The man who runs against the candidate of the Argus will be proved to be a moral and intellectual wreck, and it will be shown that all the vices which have corrupted the race since the fall of man are concentrated in that one individual. The day after election, if his man wins, Colonel Bangs will decorate his paper with a whole array of roosters and a menagerie of 'coons, and inform a breathless world that the nation is once more saved. If he loses, he will omit any reference to the frightful prophecies uttered during the campaign, keep his roosters in the closet, and mildly assert that the opposition man is not so bad, after all, and that the right party must triumph next time for certain. Then Colonel Bangs will keep his enthusiasm cool for a year, and during that period will rest his overwrought brain, while he edits his paper with a pair of predatory shears and a dishonest paste-pot.

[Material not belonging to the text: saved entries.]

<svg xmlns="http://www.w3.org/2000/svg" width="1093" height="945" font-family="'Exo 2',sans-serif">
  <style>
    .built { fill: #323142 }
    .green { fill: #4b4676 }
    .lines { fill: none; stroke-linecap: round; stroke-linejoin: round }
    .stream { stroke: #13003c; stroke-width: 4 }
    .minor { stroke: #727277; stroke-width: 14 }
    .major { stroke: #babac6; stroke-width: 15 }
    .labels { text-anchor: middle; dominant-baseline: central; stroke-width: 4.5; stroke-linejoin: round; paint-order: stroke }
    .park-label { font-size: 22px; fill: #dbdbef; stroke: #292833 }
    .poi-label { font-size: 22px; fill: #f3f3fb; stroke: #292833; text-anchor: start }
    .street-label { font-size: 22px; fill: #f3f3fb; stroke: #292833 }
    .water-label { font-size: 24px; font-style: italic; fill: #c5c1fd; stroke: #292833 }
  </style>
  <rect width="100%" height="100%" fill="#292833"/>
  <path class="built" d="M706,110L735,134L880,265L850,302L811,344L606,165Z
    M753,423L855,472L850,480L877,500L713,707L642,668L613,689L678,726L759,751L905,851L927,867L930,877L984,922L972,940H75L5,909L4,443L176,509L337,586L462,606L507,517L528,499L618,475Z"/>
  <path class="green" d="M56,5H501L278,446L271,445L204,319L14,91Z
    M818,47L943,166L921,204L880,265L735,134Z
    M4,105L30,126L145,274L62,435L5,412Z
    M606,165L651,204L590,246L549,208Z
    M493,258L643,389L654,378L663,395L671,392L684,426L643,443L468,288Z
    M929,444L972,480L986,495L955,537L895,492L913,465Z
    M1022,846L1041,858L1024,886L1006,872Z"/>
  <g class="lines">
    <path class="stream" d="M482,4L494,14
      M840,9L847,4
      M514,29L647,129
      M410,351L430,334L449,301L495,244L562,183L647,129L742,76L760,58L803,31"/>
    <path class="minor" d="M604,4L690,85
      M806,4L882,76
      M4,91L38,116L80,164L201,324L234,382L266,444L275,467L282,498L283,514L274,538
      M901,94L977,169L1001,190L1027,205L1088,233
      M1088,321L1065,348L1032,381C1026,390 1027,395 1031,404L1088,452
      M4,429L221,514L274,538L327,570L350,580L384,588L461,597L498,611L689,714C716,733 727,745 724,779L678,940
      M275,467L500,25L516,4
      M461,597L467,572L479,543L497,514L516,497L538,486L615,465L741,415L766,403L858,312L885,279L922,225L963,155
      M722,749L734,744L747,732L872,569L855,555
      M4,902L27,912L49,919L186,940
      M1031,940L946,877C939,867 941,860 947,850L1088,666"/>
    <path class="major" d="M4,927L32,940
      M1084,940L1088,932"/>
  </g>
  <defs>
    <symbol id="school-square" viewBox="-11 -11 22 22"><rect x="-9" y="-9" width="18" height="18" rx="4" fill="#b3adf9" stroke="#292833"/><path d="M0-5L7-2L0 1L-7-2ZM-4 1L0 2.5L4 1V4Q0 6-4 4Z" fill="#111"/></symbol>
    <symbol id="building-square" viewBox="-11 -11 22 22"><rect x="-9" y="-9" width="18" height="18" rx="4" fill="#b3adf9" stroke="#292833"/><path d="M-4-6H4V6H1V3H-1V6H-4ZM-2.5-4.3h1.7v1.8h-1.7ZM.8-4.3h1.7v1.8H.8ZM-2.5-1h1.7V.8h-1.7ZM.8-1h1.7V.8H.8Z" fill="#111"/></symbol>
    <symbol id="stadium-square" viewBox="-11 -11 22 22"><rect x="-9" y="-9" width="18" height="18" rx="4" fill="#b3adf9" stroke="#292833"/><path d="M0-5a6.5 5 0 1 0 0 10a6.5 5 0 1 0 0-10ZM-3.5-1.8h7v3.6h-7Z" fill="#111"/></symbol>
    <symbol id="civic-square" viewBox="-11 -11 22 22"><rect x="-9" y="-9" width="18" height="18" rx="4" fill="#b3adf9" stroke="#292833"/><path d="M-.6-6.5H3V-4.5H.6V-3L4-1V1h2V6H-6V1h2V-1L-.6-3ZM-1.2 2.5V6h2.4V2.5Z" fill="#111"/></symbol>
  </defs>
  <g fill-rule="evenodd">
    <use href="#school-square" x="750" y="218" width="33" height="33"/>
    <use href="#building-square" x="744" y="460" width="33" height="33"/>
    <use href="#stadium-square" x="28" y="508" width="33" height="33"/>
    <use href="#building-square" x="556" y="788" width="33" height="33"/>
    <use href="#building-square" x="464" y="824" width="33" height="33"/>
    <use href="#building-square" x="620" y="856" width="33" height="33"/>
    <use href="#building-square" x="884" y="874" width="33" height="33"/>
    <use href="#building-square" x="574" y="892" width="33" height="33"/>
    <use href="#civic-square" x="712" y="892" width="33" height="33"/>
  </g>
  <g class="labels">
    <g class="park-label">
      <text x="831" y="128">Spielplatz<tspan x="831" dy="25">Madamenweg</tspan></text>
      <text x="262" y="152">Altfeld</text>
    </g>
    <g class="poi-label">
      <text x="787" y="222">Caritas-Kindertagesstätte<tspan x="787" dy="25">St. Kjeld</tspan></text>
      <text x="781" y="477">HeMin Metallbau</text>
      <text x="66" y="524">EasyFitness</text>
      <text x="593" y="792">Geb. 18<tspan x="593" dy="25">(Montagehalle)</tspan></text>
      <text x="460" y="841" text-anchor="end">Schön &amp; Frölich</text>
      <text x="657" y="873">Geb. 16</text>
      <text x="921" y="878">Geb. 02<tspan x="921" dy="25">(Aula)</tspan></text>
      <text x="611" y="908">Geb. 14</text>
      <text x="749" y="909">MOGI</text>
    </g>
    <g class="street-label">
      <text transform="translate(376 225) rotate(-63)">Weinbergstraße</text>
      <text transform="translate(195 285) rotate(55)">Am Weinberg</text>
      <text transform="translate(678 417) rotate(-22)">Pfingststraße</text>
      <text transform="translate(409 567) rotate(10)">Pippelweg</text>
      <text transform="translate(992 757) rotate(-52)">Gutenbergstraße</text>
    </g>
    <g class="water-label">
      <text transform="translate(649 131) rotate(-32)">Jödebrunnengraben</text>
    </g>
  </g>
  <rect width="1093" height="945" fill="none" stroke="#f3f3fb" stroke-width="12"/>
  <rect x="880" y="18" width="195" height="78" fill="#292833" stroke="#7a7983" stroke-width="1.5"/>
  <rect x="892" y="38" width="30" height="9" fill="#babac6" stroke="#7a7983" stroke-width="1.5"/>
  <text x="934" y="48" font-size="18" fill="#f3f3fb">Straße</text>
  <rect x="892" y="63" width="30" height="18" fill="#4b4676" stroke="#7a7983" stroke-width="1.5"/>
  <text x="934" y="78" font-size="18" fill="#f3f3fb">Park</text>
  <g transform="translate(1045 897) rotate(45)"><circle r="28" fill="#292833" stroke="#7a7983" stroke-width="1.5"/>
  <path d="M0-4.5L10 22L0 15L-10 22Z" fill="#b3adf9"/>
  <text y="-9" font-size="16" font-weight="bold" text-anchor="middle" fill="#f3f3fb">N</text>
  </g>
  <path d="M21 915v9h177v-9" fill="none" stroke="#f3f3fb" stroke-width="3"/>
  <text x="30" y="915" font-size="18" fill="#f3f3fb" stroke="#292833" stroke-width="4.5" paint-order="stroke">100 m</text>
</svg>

It is extremely probable that we shall lose our servant-girl. She was the victim of a very singular catastrophe a night or two since, in consequence of which she has acquired a prejudice against the house of Adeler. We were troubled with dampness in our cellar, and in order to remove the difficulty we got a couple of men to come and dig the earth out to the depth of twelve or fifteen inches and fill it in with a cement-and-mortar floor. The material was, of course, very soft, and the workmen laid boards upon the surface, so that access to the furnace and the coal-bin was possible. That night, just after retiring, we heard a woman screaming for help, but after listening at the open window, we concluded that Cooley and his wife were engaged in an altercation, and so we paid no more attention to the noise. Half an hour afterward there was a violent ring at the front-door bell, and upon going to the window again, I found Pitman standing upon the door-step below. When I spoke to him, he said:
"Max" (the judge is inclined sometimes, especially during periods of excitement, to be unnecessarily familiar), "there's somethin' wrong in your cellar. There's a woman down there screechin' and carryin' on like mad. Sounds 's if somebody's a-murderin' her."
I dressed and descended; and securing the assistance of Pitman, so that I would be better prepared in the event of burglars being discovered, I lighted a lamp and we went into the cellar.

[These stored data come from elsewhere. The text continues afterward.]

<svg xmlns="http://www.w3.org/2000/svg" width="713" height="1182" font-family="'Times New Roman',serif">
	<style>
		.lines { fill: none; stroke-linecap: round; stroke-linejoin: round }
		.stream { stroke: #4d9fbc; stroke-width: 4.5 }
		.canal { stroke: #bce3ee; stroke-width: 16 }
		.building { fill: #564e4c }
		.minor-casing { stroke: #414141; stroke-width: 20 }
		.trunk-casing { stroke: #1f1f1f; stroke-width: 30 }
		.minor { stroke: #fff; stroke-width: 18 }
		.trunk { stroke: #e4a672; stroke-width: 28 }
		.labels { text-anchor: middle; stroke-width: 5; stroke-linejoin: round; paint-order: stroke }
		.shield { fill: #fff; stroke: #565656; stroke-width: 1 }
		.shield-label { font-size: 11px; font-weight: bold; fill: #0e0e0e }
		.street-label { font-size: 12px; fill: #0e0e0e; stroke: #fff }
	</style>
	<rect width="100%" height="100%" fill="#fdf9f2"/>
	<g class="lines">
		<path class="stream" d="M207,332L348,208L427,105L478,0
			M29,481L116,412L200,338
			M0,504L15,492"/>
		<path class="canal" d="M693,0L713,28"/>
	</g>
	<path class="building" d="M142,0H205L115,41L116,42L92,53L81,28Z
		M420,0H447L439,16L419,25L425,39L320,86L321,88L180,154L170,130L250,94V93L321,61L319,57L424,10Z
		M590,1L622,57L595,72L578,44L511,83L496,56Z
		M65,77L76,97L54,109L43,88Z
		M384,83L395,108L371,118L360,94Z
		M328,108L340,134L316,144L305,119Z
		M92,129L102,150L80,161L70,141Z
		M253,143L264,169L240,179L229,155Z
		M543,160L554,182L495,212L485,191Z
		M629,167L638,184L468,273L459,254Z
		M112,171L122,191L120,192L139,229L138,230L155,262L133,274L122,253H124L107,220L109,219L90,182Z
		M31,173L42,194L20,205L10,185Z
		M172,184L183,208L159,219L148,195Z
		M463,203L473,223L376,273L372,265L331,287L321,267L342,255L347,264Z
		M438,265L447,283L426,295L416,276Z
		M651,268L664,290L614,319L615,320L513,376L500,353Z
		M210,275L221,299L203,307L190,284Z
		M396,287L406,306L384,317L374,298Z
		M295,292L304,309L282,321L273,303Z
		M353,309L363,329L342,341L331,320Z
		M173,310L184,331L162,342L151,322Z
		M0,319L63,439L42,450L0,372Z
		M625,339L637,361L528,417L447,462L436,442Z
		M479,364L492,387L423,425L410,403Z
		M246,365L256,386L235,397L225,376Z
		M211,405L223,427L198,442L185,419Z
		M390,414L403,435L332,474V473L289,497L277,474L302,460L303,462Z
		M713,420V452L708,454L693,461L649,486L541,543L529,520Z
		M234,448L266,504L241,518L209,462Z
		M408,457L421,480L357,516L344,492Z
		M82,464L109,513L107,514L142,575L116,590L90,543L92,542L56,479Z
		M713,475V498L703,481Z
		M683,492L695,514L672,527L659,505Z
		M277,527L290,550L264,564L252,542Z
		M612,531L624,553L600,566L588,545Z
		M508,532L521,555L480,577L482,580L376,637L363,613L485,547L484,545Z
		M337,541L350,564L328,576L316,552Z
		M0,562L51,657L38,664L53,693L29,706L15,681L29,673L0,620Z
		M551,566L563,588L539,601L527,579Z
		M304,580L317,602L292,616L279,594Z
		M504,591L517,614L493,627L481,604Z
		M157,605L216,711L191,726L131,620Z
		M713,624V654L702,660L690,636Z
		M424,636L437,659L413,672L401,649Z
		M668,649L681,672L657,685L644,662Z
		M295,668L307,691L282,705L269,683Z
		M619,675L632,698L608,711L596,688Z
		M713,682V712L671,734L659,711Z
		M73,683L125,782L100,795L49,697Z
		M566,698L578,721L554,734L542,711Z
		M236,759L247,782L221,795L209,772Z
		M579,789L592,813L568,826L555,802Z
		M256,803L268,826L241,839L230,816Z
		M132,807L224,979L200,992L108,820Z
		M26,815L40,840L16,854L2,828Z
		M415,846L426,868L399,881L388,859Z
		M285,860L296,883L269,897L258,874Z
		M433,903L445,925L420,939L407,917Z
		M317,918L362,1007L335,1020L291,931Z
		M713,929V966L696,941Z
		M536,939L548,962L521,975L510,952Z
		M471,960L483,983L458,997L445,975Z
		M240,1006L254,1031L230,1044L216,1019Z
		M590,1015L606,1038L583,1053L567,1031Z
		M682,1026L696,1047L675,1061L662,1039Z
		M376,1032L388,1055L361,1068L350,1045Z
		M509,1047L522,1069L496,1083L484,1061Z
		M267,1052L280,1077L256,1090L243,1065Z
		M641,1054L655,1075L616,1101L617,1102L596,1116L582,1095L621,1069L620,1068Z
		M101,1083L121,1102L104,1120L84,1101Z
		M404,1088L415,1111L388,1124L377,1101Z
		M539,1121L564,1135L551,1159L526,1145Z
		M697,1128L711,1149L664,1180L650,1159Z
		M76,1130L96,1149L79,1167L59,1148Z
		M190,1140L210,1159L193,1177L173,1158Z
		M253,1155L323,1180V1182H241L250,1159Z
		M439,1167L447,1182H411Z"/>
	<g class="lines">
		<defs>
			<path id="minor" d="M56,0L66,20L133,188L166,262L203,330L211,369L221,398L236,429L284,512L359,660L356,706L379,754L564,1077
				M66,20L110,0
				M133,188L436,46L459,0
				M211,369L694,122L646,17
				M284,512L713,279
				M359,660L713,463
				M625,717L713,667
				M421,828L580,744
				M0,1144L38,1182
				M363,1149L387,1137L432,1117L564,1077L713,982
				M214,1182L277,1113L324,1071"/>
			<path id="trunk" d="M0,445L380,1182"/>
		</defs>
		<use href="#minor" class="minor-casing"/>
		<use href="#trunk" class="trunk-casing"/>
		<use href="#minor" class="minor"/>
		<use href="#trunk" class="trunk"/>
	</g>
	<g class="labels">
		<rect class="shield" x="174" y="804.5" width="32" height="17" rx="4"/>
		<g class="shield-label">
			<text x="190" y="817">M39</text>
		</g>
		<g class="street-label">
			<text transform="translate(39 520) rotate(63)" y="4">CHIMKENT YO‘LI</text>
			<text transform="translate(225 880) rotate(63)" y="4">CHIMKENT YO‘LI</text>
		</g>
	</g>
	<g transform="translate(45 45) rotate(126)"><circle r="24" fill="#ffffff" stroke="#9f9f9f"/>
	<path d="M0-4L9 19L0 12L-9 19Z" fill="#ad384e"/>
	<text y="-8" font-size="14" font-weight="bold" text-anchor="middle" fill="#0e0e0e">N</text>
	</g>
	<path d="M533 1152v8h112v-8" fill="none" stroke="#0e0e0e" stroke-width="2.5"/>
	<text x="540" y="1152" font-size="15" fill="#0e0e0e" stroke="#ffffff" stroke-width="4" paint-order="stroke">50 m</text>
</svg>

There we found the maid-servant standing by the refrigerator, knee-deep in the cement, and supporting herself with the handle of a broom, which was also half submerged. In several places about her were air-holes marking the spot where the milk-jug, the cold veal, the lima beans and the silver-plated butter-dish had gone down. We procured some additional boards, and while Pitman seized the sufferer by one arm I grasped the other. It was for some time doubtful if she would come to the surface without the use of more violent means, and I confess that I was half inclined to regard with satisfaction the prospect that we would have to blast her loose with gunpowder. After a desperate struggle, during which the girl declared that she would be torn in pieces, Pitman and I succeeded in getting her safely out, and she went up stairs with half a barrel of cement on each leg, declaring that she would leave the house in the morning.